**INPUT MATERIAL**:
Content starts
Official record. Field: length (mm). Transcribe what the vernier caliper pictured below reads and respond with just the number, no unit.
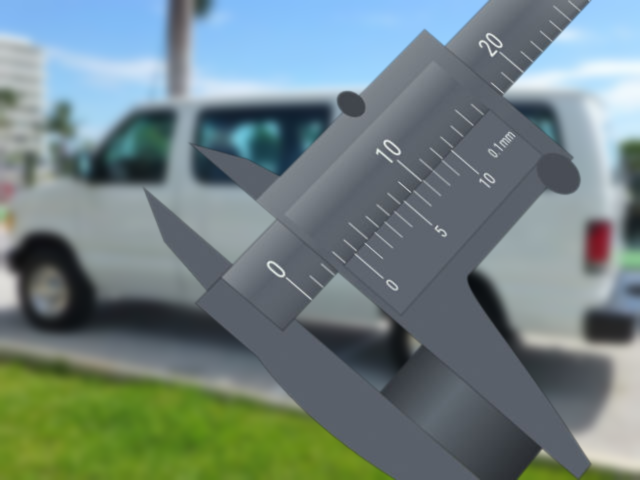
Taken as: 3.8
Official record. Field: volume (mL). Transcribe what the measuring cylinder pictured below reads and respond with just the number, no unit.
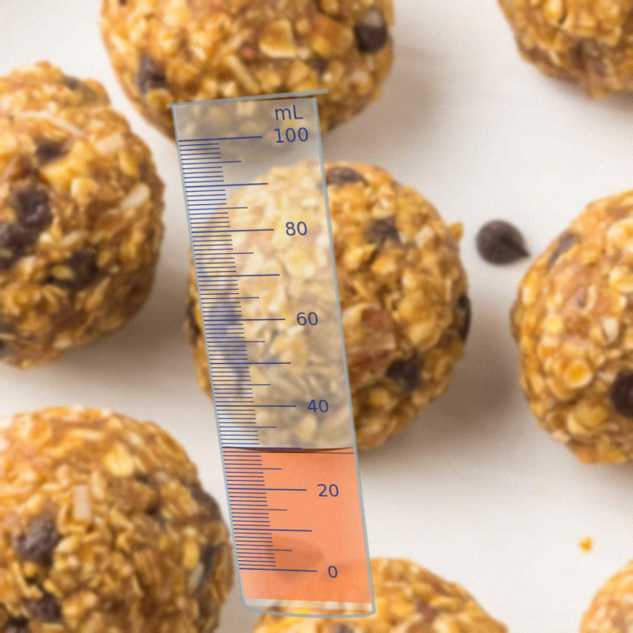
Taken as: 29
Content ends
Content starts
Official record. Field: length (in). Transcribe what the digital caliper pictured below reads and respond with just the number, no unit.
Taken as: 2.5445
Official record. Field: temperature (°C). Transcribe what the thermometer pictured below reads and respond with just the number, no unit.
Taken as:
Content ends
**WHAT THE EXERCISE ASKS**: Reproduce the part of the material that opens with the line containing "Official record. Field: volume" and closes with the line containing "Taken as: 29", keeping both of those lines and every line between them unchanged. Leave the pictures out of your answer.

**ANSWER SECTION**:
Official record. Field: volume (mL). Transcribe what the measuring cylinder pictured below reads and respond with just the number, no unit.
Taken as: 29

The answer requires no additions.